More art journalling
I've slightly lost my way with this lately. It comes from having to keep a sketchbook during 18 months of art courses in part, and in part from over exposure to 'the pros' and losing my own voice a little, as I explained in my last post. I really got my voice back in a big way with my angry, sad journal in November and now I'm raring to go.
the Mr. gave me a cute, teeny Moleskine in my stocking with a challenge to doodle, scribble or scrawl something each day.
I am in the middle of tidying up my display of art journals (more on display for me than for visitors)
I am setting up my journalling station for ready access
I want to audit my recent journals in the sense of checking what's on the go, what each one calls for and having them ready for when their moment calls out
I want to art journal every day in January, along with the fantastic Julie
I want to share more pages with you and stop getting tangled up over it (I'm seeing my word in action here...)
My art
I will start making books again, both blank journals and artist books
I will subscribe to the Blue Book and get signed up for some artist book fairs
I will finish the rest of the limited edition of Things which last a heartbeat or a lifetime
I will organise my Gocco station and start printing with it again - precious is wasted if it isn't treasured (and with art equipment, that means used, people, not just stroked)
I will continue my printmaking sketchbook
I will set up my inspiration books (inspired by Lotta Jansdotter's easy way with pocketed display books)
I will start carrying around a little sketchbook again (I've missed it)
Textile arts
I will finish knitting those blue socks
I will work on my Nova Scotia blanket so that it has the chance to be finished one day
I will do at least three pieces of experimental embellished felt work (again, the supplies are there - don't waste the precious!)
I will make a skirt
I will buy one other pattern and adapt it to my shape (because I know how to do that and I tend to forget that I do!)
I will use that beautiful sari silk yarn for something - probably a journal cover or binding
Finding my voice
I will blog more often, for me and for you (more for me)
I will experiment with instant photography and record the results in some orderly fashion
I will use my own images more in my journals
I will try and overcome the shyness that makes me risk losing new friendships out of fear
I want to show you my ridiculous collection of cameras
I will meditate most days
I will take charge of our home's personality again, poor neglected thing
I will be open
Which leads me to a story I've been struggling with whether or not and how to tell you.
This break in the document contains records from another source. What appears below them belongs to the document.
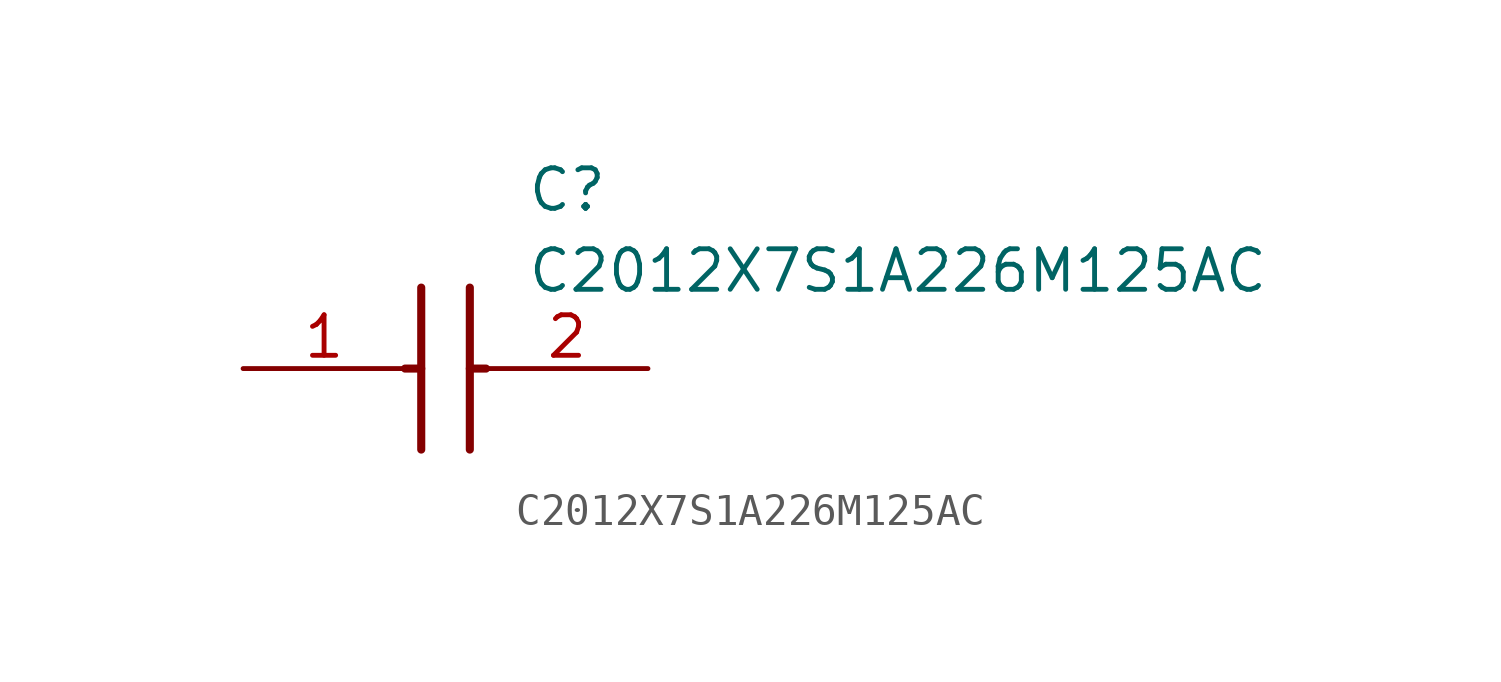
<source format=kicad_sym>
(kicad_symbol_lib
  (version 20211014)
  (generator SamacSys_ECAD_Model)
  (symbol "C2012X7S1A226M125AC"
    (pin_names hide)
    (property "Reference" "C"
      (at 8.89 6.35 0)
      (effects (font (size 1.27 1.27)) (justify left top)))
    (property "Value" "C2012X7S1A226M125AC"
      (at 8.89 3.81 0)
      (effects (font (size 1.27 1.27)) (justify left top)))
    (polyline
      (pts (xy 5.588 2.54) (xy 5.588 -2.54))
      (stroke (width 0.254) (type default))
      (fill (type none)))
    (polyline
      (pts (xy 7.112 2.54) (xy 7.112 -2.54))
      (stroke (width 0.254) (type default))
      (fill (type none)))
    (polyline
      (pts (xy 5.08 0) (xy 5.588 0))
      (stroke (width 0.254) (type default))
      (fill (type none)))
    (polyline
      (pts (xy 7.112 0) (xy 7.62 0))
      (stroke (width 0.254) (type default))
      (fill (type none)))
    (pin passive line
      (at 0 0 0)
      (length 5.08)
      (name "1" (effects (font (size 1.27 1.27))))
      (number "1" (effects (font (size 1.27 1.27)))))
    (pin passive line
      (at 12.7 0 180)
      (length 5.08)
      (name "2" (effects (font (size 1.27 1.27))))
      (number "2" (effects (font (size 1.27 1.27)))))))
</source>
It's how a little tweeted comment shut me right down. It wasn't mean, it wasn't to me and it wasn't about me. But it touched a nerve, the way only the things that we judge harshly in ourselves can. It was about blogs doing one little word, and if the person who said it reads this, they may recognise it. If so, forgive me for bringing it up, it's not you, it's me (really!). It made me feel ashamed and twee and it took me a few days to turn it around and remember that a) I enjoy reading about people's words for the year and I don't think it's twee, so why feel embarrassed that I was doing it too and b) to paraphrase my last post, we can't be cool and clever in everyone's eyes, we're lucky if we can be cool or clever in our own, never mind anybody else's. Something similar happened several years ago when I met someone at a cool art event, and they asked me "aren't you a scrapbooker" in a friendly way, not a judgy way, and I squirmed and said "well, yeah, sometimes, kinda, a little, but not really". All kinds of stuff going on there, and I still feel a little ashamed that I responded like that.
All of which just shows how perfect my word for 2011 is for me: voice.
There are many reasons I chose it, and I will share those when I put up the first page from my One Little Word album, once my supplies come.
Thank you, Hanna for the inspiration and the headings!